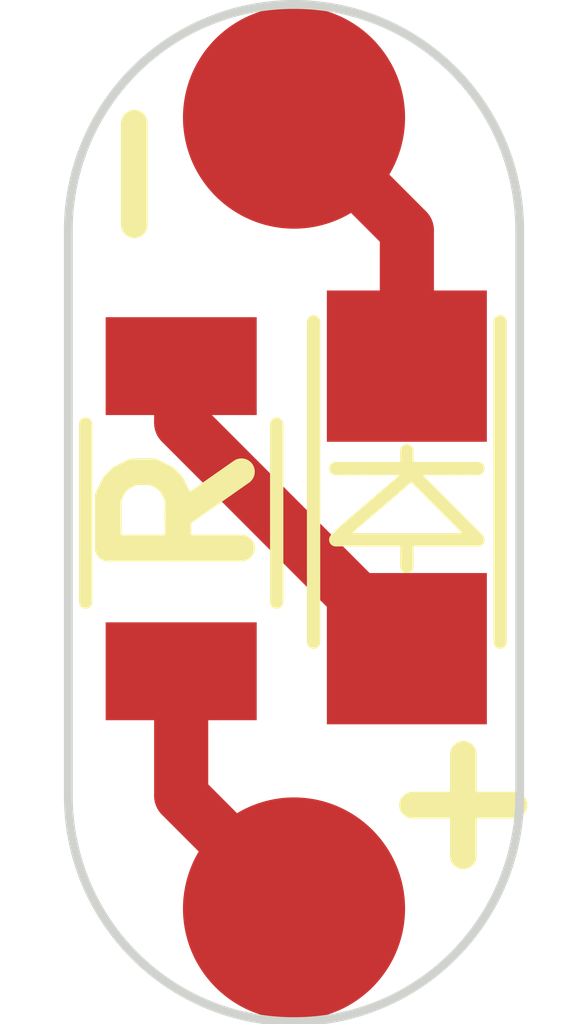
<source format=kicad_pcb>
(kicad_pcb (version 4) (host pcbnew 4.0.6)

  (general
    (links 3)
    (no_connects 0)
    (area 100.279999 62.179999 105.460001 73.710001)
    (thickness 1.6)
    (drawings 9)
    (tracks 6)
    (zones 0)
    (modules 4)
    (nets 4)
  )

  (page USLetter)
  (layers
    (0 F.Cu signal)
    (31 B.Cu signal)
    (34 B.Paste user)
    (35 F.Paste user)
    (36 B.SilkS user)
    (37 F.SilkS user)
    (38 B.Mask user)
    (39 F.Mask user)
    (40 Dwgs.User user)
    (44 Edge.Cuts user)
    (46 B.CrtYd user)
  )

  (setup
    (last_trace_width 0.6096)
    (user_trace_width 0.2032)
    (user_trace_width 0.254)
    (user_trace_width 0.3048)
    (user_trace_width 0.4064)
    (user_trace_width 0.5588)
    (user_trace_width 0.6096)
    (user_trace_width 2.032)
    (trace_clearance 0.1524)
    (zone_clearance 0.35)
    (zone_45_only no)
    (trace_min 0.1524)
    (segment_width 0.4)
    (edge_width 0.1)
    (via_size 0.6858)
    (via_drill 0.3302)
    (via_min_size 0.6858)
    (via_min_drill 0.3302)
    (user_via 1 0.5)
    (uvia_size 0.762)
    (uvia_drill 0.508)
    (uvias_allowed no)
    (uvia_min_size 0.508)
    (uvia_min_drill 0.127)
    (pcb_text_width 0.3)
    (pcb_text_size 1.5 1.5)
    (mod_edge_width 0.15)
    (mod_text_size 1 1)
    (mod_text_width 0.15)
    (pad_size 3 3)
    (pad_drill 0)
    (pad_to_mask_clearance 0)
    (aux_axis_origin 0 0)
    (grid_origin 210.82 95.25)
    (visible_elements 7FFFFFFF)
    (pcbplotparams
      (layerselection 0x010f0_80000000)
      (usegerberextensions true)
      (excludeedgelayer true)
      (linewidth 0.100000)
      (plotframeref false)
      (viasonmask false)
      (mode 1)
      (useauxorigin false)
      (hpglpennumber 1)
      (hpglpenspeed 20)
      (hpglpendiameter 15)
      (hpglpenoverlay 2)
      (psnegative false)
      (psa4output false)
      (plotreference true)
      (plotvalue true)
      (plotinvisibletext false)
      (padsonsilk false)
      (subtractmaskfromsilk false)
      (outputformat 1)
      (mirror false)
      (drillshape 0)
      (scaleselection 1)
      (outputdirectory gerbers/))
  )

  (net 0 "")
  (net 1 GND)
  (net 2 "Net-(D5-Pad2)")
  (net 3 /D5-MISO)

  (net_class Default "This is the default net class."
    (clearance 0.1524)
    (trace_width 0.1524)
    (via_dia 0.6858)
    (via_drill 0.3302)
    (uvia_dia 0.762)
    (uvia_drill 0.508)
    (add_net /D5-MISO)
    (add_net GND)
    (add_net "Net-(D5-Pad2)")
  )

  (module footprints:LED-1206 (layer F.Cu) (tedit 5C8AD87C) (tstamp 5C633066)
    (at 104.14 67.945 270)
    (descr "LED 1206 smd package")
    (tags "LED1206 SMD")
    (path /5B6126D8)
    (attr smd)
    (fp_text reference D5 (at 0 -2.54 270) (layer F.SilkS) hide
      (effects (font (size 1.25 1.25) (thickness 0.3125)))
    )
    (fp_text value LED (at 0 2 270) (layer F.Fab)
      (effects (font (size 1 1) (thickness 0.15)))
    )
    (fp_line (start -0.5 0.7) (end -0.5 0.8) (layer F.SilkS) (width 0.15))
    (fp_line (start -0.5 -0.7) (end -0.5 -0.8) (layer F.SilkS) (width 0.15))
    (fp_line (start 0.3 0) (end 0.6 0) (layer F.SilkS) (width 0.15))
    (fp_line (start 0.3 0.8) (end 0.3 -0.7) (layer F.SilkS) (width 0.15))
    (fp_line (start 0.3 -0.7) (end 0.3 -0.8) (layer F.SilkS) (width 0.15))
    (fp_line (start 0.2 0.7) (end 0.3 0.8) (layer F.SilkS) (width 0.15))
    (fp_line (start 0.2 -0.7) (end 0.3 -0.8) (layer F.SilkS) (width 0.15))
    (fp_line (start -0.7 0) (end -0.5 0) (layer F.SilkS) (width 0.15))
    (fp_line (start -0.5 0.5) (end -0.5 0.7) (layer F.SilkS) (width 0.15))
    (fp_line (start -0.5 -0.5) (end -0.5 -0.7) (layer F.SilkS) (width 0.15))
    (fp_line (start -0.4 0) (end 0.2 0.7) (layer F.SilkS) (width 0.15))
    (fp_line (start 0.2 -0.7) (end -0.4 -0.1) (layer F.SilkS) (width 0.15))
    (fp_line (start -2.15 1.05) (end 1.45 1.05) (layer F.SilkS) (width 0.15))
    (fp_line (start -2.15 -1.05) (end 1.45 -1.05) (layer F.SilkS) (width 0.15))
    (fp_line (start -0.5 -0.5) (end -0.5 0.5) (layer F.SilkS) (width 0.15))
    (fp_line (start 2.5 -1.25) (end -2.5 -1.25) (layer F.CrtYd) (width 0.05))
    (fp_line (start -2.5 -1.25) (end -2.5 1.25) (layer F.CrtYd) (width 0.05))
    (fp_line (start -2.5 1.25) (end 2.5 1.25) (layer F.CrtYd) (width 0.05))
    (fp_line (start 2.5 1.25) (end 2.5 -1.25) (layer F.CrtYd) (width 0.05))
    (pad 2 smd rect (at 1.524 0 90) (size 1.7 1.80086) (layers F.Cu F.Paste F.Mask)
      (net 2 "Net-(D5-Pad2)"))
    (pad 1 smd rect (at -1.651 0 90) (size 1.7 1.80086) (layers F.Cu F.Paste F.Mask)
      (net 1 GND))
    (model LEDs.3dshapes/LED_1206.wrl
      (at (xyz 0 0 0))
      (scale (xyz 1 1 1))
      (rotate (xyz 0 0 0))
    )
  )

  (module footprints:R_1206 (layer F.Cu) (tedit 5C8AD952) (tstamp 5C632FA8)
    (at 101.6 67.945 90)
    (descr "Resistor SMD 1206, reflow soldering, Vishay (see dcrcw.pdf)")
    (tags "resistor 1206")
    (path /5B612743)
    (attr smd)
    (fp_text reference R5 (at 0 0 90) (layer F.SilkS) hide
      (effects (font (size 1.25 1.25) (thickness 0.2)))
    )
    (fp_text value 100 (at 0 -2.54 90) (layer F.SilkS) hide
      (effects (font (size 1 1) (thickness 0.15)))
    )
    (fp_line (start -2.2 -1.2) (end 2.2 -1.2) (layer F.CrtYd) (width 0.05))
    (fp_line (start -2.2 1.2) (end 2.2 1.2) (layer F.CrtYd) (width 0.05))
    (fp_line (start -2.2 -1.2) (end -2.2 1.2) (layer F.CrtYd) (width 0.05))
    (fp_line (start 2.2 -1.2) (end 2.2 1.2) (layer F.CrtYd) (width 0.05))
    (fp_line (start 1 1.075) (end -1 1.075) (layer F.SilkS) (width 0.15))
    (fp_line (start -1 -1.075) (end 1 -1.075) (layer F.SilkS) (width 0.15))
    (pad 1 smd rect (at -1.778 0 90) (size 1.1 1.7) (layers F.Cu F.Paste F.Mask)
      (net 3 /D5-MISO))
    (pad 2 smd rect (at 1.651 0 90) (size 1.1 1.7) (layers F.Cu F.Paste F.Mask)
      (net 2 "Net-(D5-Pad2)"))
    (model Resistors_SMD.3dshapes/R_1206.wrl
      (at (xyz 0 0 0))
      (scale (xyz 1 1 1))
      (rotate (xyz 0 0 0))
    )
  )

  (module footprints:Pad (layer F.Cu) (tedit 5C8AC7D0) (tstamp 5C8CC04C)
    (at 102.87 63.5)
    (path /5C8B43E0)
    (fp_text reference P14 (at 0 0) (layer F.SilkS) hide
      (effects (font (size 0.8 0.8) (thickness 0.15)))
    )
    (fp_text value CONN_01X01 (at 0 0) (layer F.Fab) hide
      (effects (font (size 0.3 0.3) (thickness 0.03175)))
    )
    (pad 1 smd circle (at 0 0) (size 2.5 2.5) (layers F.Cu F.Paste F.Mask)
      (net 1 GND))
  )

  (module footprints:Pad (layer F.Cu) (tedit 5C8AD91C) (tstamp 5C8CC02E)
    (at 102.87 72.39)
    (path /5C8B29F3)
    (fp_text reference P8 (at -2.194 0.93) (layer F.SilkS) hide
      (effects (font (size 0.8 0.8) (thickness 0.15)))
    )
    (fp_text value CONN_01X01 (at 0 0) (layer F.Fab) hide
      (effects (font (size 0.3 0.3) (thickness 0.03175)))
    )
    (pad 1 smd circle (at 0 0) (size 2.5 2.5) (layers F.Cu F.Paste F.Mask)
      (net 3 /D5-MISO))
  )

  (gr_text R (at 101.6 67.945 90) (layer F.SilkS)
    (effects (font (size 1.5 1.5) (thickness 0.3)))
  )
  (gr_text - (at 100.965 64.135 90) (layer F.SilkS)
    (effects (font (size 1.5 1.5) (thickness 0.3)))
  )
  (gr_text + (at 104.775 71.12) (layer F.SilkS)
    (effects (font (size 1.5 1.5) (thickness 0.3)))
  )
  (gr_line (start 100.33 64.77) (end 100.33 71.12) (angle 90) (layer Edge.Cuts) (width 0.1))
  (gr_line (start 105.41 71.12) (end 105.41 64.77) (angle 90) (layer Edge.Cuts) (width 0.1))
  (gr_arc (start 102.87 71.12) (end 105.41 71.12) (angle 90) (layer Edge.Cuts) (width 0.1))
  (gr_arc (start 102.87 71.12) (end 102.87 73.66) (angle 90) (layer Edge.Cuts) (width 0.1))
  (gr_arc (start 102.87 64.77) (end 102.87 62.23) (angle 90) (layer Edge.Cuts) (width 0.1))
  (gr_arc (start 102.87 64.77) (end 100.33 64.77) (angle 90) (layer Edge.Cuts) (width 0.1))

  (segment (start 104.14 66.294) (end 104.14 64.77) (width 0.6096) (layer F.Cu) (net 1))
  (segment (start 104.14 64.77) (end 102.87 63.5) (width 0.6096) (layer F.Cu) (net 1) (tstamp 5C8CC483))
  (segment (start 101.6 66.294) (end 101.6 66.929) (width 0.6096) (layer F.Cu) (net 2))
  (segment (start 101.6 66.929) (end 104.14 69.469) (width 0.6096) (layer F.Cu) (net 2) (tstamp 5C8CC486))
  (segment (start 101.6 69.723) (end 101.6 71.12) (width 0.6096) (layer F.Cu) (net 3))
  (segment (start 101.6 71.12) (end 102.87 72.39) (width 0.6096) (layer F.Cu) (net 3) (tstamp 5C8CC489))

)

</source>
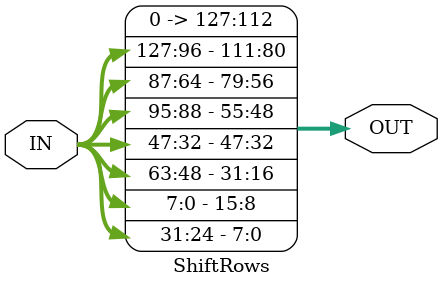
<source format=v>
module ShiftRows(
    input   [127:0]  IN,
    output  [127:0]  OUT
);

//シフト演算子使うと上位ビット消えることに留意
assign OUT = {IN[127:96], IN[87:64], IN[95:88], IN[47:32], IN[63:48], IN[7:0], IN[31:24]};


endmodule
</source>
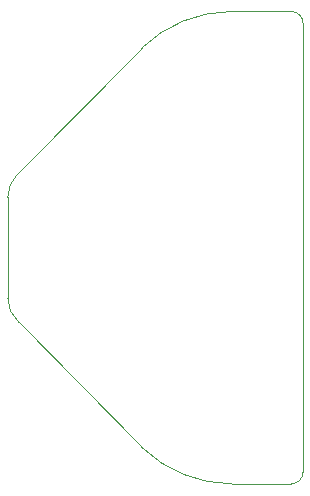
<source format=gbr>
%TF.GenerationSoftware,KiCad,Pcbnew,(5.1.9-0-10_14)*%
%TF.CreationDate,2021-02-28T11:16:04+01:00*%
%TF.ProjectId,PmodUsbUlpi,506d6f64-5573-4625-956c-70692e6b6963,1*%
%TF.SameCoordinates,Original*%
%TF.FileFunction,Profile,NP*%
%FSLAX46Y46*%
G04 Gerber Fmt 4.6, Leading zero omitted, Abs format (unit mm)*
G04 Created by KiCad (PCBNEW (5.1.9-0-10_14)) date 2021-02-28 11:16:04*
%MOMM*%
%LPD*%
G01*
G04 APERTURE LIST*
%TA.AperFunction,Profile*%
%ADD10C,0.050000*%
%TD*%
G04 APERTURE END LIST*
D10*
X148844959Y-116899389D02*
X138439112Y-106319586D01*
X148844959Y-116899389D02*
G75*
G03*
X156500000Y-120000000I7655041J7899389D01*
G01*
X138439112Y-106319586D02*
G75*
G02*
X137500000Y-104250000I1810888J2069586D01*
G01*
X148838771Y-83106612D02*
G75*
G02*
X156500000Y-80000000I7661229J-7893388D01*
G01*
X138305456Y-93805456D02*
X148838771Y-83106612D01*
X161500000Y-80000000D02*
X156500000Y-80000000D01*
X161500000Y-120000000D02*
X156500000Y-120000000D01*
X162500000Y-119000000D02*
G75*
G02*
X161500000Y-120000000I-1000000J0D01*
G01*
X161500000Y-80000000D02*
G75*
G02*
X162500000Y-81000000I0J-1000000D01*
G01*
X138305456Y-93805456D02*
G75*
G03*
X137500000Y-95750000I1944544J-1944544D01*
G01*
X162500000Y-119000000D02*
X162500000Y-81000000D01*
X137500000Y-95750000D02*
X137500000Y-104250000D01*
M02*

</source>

**Exercise prompt**
The number of lines above where the word "Profile" occurs, and only that number, is the answer.

**Answer space**
2